_WHAT YOU WILL DO:_ Tally the lines in the records below that contain the word "decimals", and reply with only that number.

_GIVEN RECORDS:_
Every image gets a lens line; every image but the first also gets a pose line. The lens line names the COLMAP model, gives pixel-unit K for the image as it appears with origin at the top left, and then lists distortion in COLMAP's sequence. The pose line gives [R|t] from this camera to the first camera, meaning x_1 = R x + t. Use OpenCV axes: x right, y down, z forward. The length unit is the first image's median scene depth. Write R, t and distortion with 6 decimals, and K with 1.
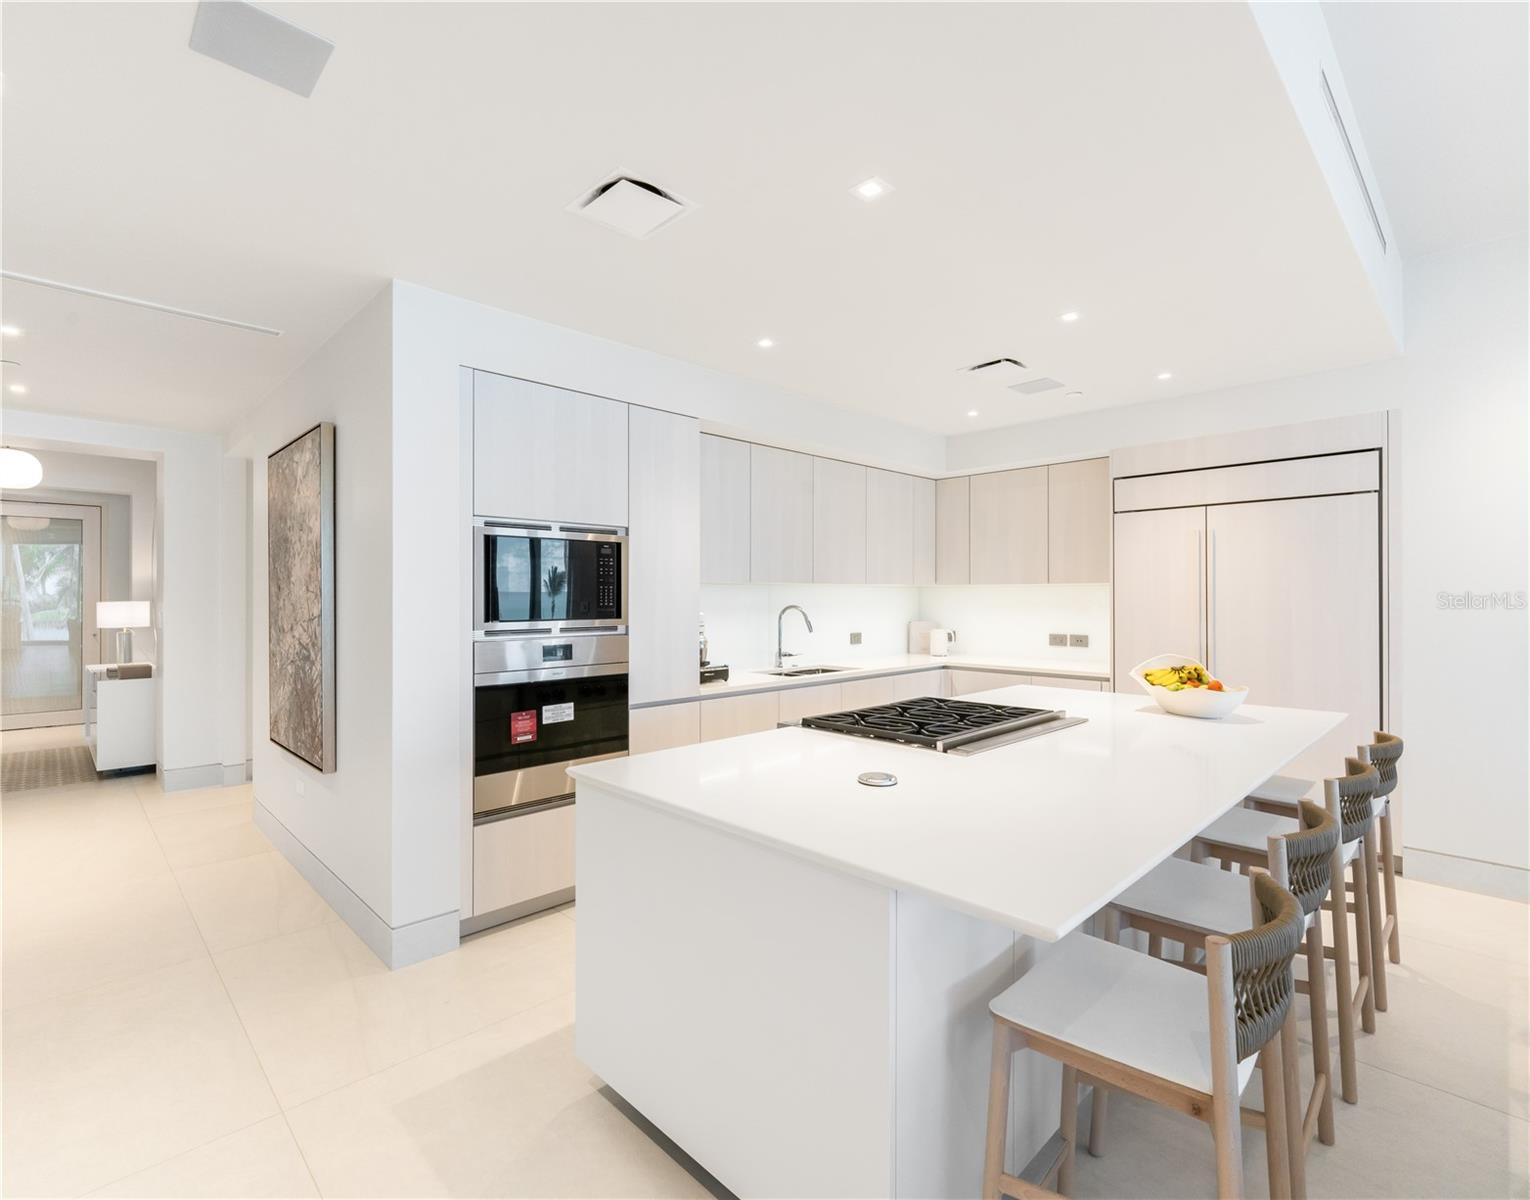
lens RADIAL K [[743.2, 0, 755.9], [0, 743.2, 589.9], [0, 0, 1]] dist [-0.004253, -0.000320]
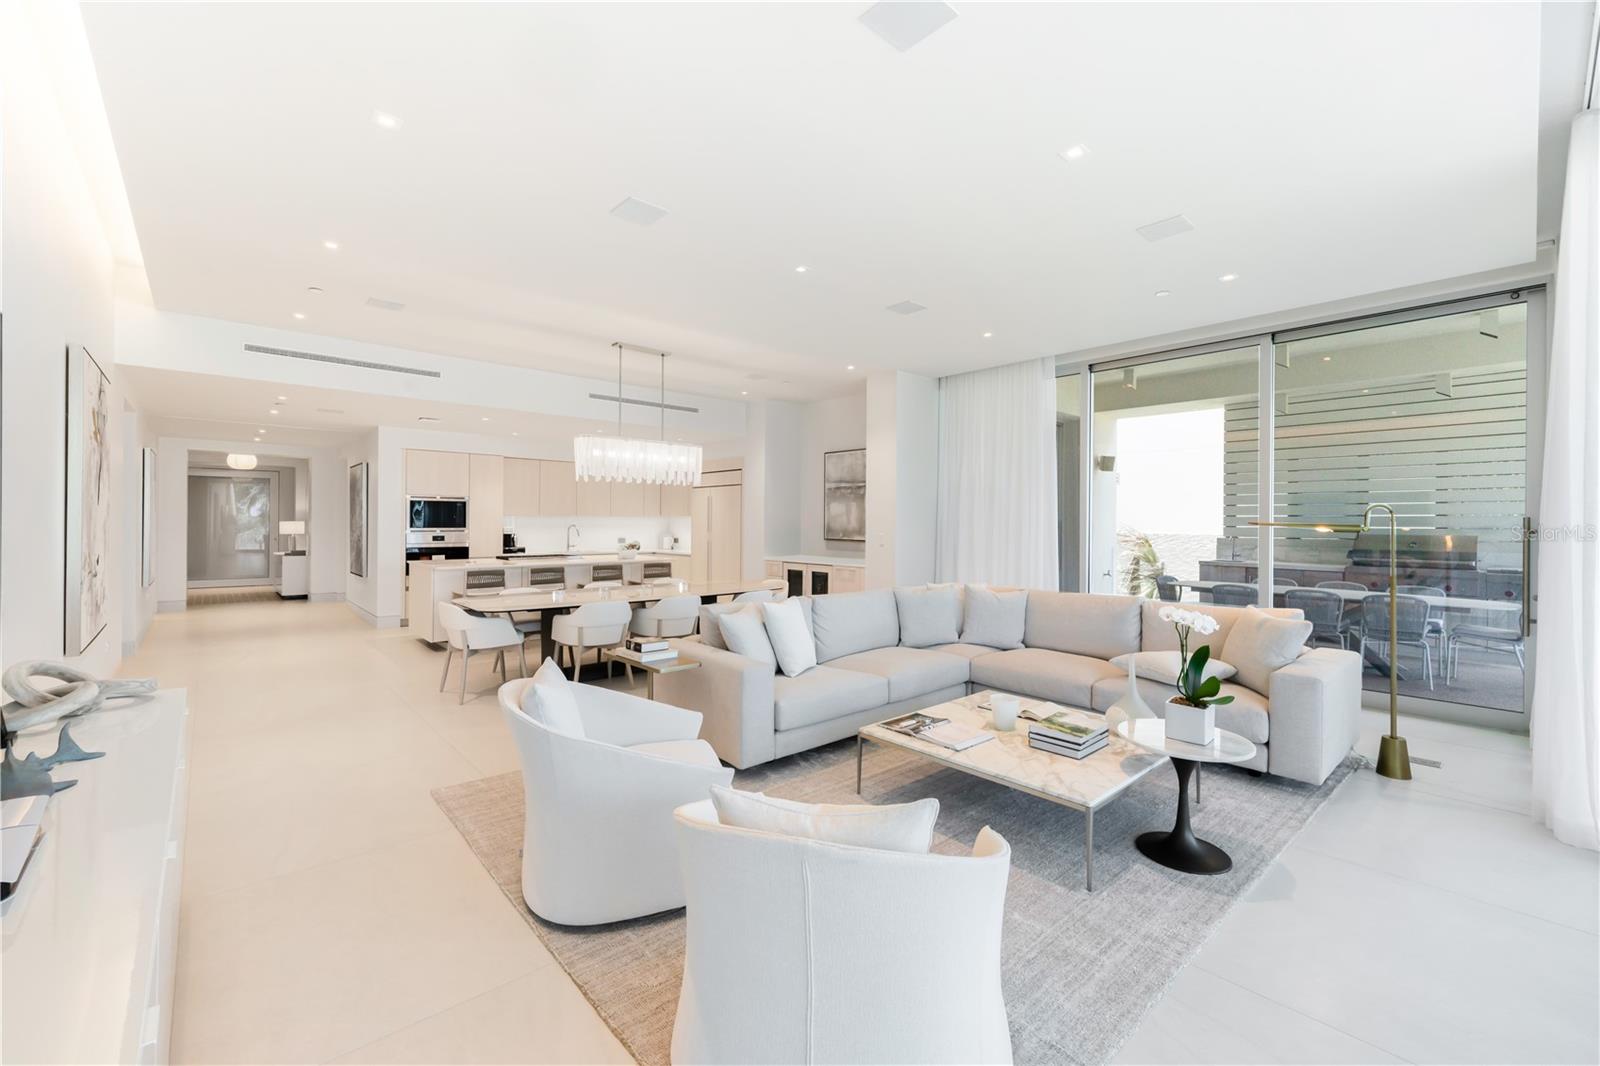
lens RADIAL K [[659.7, 0, 813.2], [0, 659.7, 521.9], [0, 0, 1]] dist [-0.001026, -0.000008]
pose [[0.999664, 0.008922, -0.024348, 0.769288], [-0.008774, 0.999942, 0.006192, -0.007602], [0.024402, -0.005976, 0.999684, -0.959093]]
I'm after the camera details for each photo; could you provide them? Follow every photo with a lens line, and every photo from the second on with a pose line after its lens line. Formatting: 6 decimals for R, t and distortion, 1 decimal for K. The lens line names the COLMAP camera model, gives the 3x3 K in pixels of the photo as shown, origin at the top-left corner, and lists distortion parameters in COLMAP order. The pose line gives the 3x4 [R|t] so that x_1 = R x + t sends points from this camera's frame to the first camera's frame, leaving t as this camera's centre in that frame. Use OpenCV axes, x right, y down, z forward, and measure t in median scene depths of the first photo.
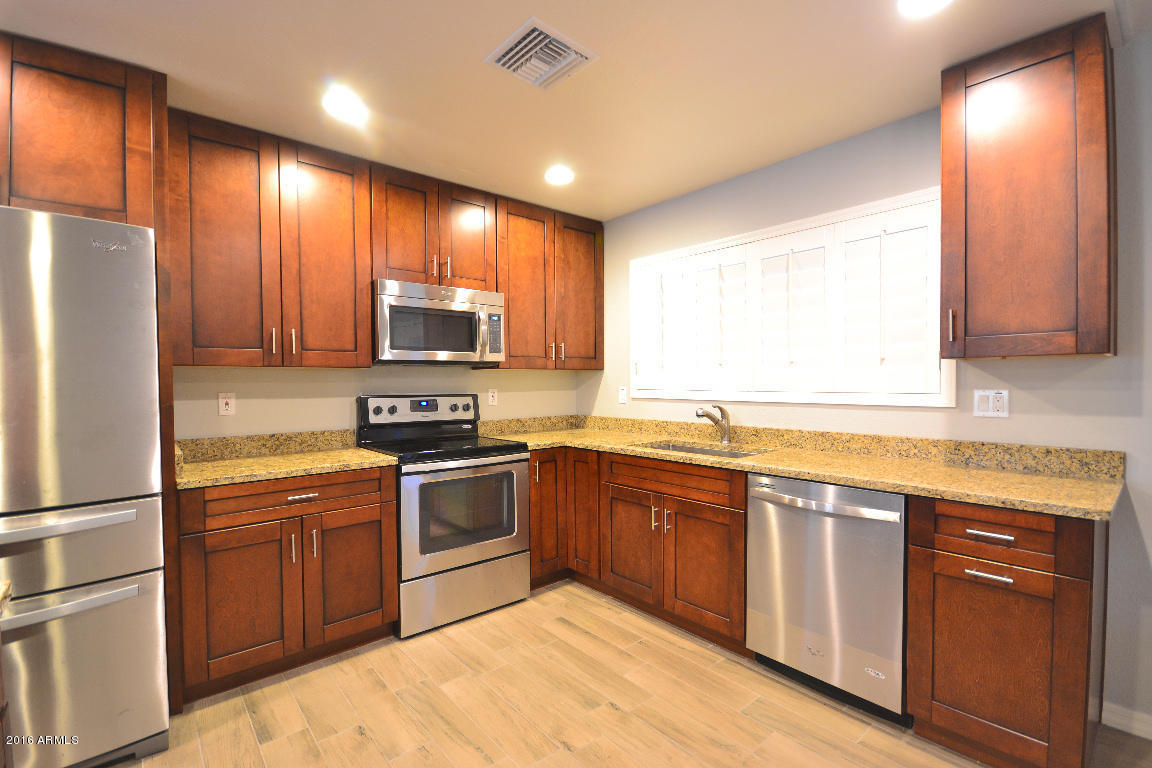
lens RADIAL K [[512.8, 0, 575.5], [0, 512.8, 392.0], [0, 0, 1]] dist [-0.000178, -0.000134]
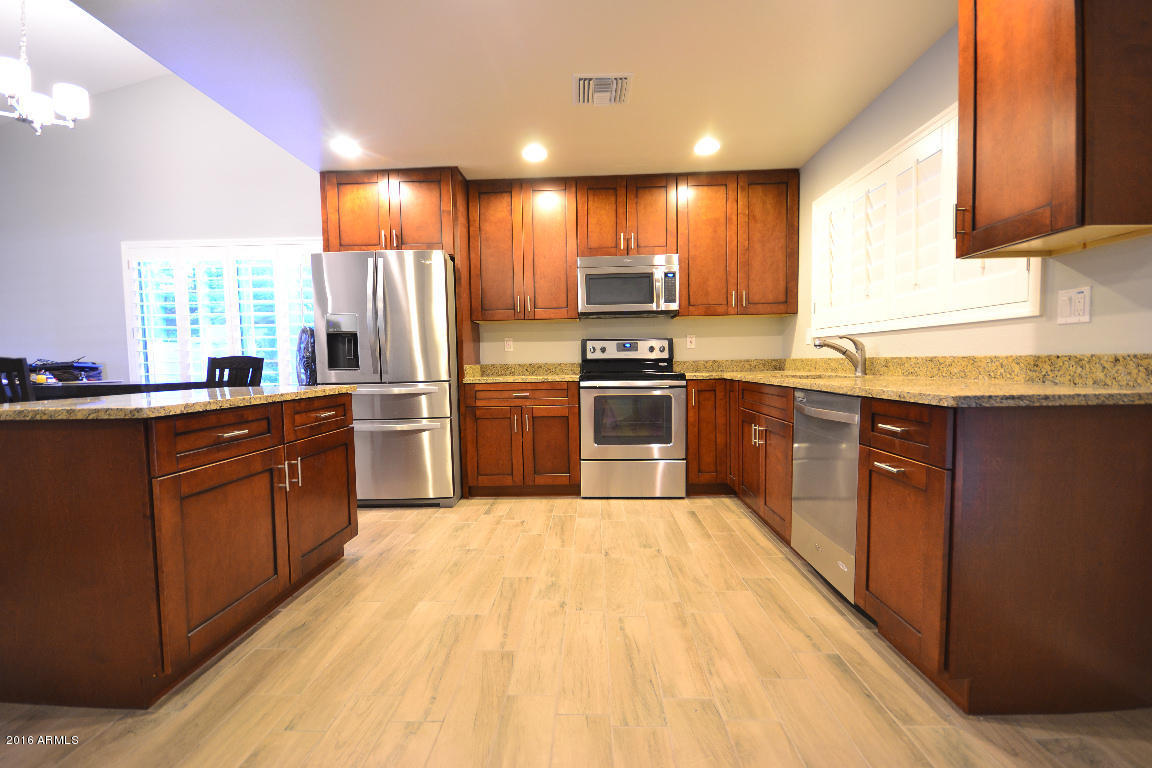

_OUTPUT OF THE EXERCISE:_ 2